═════ Выбранный фрагмент

LOGO
РЕГИОНАЛЬНЫЙ ИНФОРМАЦИОННЫЙ ДАЙДЖЕСТ
ЭКОНОМИКА, ЭКОЛОГИЯ, ИСТОРИЯ, КУЛЬТУРА

В РЕ МИНОРЕ МНЕ, ГОША, В РЕ МИНОРОЕ!

Владимир Коянто (Владимир Владимирович Косыгин, член Союза писателей России, родился 21 января 1933 г. в с. Ивашка Карагинского района КНО)


Мы публикуем отрывок из новой книги известного корякского писателя «Гамул. (Дневниковая повесть о Гоше Поротове)» — воспоминания о большом друге Владимира Владимировича, извест-ном камчатском писателе, фольклористе, музыканте, одном из создателей легендарного национального корякского балета «Мэнго», камчадале Георгии Германовиче Поротове.

══════════
═════ Исходные данные

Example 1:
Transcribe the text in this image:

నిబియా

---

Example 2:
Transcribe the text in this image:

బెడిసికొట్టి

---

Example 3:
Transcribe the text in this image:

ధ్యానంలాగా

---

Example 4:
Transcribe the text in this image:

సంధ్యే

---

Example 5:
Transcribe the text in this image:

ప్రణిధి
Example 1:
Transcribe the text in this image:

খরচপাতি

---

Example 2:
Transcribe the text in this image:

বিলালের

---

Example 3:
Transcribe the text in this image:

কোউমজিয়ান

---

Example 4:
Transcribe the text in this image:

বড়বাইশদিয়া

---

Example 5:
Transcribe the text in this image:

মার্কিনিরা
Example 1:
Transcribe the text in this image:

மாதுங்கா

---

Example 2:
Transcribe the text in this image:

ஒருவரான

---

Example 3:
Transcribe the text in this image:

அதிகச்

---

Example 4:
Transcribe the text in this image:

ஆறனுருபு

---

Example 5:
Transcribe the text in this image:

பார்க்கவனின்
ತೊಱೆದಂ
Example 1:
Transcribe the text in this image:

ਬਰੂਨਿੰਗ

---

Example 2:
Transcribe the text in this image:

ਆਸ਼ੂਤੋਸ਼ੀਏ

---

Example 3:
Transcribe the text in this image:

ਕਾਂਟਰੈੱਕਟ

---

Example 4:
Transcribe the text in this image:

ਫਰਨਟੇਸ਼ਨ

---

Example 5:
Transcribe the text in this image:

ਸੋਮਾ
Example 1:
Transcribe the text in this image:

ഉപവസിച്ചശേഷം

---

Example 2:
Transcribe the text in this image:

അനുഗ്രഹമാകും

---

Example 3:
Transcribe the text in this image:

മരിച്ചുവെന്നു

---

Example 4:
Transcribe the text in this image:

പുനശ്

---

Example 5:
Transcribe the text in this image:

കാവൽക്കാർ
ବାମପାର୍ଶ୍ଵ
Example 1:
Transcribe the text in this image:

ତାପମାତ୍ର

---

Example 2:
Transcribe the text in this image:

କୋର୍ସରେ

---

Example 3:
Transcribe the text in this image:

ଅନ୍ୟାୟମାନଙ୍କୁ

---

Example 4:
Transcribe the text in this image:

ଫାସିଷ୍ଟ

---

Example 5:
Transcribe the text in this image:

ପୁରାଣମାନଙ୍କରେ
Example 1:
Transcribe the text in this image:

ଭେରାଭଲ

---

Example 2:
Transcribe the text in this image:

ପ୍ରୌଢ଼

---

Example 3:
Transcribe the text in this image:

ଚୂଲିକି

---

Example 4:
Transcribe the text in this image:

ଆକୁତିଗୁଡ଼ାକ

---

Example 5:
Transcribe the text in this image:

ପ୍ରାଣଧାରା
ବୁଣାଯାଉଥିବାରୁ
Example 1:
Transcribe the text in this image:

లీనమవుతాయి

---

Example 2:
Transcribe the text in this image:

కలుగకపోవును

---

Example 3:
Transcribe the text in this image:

══════════

=== Что сделать ===
Продолжите фрагмент о новой книге Владимира Коянто, посвящённой Георгию Поротову, начиная сразу после его последнего предложения. Данные с фрагментом никак не связаны.

=== Ответ ===
— Володька-а-а! Иди чай пить?! — в рубашке в роспуск, босиком стоял на крыльце своей избушки Гоша и звал меня. Тогда иначе он меня и не называл. Это потом я был для него и «Володенькой», «Володей», чаще — Коянто, в немилости — Косыгин, в большой нежности и доверительном уважении — «Северный Бог»...
— Сейчас! — я знал, если Гоша зовет пить чай, значит есть новая песня, сотворил очередную шутку или написал музыку к танцу Татьяны Петровны Лукашкиной. Надо идти.

Часто, наедине, разговаривая сам с собою, я задавал себе вопросы: «Почему вот жизнь так устроена? Преодолеваешь — разрушаешь! Разрушаешь — преодолеваешь! А что же впереди?»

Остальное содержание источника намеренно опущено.